◆ WHAT IS NEEDED
In the entries below, some lines contain "linejoin"; work out how many and answer with the figure only.

◆ RECORDS
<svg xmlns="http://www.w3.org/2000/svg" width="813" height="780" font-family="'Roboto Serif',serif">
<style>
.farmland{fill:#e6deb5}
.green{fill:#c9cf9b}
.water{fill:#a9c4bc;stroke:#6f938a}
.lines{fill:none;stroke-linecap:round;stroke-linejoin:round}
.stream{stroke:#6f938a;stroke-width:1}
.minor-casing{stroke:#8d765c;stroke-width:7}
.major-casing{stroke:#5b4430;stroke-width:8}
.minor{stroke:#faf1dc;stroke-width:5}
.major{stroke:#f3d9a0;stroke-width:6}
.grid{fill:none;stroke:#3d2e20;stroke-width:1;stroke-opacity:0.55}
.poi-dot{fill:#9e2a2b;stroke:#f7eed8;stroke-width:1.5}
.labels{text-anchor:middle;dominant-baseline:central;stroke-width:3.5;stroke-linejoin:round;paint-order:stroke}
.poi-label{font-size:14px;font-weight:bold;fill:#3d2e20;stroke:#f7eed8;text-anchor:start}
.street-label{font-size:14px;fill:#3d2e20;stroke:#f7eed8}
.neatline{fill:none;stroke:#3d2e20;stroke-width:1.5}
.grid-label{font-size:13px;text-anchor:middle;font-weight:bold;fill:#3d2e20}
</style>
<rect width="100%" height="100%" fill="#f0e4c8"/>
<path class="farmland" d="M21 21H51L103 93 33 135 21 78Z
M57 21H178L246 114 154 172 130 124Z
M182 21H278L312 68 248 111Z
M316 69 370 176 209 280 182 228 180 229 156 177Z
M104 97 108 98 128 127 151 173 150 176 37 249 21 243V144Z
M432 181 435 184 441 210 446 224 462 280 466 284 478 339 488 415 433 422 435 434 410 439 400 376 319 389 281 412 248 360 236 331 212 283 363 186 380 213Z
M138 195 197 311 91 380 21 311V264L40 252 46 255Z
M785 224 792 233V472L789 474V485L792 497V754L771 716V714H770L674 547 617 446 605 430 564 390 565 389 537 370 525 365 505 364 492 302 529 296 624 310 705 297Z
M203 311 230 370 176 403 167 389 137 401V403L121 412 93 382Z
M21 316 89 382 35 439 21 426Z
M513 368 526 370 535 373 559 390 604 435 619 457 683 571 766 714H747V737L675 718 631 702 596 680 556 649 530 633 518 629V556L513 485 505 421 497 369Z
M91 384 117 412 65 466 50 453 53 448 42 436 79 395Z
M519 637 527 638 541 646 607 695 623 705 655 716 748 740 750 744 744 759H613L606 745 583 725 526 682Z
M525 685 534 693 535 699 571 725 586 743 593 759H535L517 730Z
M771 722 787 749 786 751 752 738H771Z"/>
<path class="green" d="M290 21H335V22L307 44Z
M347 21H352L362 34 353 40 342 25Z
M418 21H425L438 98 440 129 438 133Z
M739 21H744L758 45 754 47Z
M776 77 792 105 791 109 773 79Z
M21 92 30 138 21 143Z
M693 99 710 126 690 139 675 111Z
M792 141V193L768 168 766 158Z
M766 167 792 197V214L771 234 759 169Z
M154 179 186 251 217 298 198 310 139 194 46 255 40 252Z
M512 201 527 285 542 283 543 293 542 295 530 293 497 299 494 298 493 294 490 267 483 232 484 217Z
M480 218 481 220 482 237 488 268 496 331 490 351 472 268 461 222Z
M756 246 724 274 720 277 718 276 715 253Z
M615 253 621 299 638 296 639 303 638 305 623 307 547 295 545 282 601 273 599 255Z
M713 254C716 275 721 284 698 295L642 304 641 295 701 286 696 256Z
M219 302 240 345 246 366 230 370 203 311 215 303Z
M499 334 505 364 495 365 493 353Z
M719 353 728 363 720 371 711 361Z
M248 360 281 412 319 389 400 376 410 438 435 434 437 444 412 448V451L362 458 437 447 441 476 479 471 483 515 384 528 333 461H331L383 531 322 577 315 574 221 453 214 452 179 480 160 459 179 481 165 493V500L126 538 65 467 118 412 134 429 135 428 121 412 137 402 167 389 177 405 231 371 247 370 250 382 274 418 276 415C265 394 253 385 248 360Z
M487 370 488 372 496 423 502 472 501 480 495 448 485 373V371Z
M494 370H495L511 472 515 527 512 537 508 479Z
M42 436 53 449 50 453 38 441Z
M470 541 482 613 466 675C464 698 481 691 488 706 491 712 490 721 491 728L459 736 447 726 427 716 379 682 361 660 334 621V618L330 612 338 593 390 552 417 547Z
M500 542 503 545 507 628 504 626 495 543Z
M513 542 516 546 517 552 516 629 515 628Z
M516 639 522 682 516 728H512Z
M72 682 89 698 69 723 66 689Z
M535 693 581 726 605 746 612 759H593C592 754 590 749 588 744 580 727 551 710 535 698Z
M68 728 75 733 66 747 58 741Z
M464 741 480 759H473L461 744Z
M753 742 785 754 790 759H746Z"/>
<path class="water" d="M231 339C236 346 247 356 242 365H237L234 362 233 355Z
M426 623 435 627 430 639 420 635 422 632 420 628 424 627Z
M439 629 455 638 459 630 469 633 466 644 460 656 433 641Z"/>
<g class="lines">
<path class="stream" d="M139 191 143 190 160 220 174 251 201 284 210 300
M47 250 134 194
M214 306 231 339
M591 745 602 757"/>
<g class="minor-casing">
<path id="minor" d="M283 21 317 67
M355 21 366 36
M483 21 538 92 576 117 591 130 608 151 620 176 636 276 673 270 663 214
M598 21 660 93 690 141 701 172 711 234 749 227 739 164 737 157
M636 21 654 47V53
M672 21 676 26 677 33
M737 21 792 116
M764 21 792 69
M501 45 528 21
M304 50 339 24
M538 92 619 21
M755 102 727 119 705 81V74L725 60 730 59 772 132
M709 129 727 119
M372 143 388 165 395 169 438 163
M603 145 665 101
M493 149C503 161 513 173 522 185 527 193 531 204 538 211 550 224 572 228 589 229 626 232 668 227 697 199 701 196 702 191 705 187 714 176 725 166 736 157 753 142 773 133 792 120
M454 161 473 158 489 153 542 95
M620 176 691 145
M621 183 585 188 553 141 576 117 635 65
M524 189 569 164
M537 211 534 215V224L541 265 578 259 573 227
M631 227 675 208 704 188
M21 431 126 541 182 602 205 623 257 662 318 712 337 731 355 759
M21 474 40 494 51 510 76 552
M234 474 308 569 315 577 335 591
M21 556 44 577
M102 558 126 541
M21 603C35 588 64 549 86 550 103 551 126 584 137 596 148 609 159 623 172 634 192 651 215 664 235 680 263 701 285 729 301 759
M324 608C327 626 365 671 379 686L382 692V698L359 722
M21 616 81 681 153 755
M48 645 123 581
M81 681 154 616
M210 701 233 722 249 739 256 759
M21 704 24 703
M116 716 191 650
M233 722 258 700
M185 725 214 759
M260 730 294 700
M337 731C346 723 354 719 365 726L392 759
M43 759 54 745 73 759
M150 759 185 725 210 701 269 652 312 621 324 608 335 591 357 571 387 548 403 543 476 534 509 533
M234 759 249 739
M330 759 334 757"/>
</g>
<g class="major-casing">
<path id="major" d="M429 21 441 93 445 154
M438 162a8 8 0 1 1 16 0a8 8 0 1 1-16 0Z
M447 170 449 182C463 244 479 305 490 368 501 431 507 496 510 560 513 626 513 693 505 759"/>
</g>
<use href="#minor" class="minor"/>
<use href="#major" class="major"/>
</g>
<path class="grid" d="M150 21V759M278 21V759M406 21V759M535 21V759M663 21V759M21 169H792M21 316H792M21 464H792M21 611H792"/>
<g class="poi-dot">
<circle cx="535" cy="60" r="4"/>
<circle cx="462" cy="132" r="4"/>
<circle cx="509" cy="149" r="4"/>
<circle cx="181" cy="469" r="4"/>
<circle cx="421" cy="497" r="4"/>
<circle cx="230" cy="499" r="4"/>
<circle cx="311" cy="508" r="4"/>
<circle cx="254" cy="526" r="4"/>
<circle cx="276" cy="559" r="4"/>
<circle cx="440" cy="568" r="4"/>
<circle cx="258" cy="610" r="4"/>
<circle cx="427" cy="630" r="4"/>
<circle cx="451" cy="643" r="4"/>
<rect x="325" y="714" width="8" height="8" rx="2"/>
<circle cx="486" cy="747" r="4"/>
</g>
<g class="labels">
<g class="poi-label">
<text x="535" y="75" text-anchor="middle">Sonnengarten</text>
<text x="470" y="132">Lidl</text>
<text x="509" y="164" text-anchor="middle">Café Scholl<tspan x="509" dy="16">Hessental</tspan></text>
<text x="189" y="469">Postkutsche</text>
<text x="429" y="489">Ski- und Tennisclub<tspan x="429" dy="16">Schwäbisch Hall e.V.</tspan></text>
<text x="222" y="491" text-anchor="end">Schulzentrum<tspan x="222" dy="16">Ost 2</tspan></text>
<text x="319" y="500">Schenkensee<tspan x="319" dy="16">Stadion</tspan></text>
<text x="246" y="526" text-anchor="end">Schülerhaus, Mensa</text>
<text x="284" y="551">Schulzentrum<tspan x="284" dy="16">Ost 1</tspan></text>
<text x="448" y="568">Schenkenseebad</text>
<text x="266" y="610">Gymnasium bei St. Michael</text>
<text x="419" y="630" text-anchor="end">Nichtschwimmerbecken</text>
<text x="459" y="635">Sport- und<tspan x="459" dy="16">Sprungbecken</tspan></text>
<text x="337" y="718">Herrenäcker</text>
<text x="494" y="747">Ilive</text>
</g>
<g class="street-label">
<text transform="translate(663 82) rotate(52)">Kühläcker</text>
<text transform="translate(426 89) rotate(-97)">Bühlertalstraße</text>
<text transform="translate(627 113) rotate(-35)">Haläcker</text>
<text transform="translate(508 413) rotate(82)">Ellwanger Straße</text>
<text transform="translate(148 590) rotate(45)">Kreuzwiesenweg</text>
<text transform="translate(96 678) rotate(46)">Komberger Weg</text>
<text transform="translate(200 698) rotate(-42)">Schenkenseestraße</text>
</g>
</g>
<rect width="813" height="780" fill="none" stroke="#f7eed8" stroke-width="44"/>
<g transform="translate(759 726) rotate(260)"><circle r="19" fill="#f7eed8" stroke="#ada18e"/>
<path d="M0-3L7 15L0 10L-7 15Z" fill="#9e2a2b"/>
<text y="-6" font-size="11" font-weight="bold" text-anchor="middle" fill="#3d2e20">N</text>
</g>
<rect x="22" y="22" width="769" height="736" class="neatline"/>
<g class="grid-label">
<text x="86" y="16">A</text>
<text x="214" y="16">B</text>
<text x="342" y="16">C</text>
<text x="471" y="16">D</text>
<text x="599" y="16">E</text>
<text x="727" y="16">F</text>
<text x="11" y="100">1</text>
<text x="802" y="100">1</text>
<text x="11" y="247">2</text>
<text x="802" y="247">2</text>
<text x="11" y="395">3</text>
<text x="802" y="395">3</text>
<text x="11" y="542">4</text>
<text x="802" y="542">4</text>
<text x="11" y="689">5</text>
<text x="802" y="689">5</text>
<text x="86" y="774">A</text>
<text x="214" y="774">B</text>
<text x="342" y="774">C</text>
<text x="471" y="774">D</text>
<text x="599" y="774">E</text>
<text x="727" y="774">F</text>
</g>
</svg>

◆ ANSWER BOX
2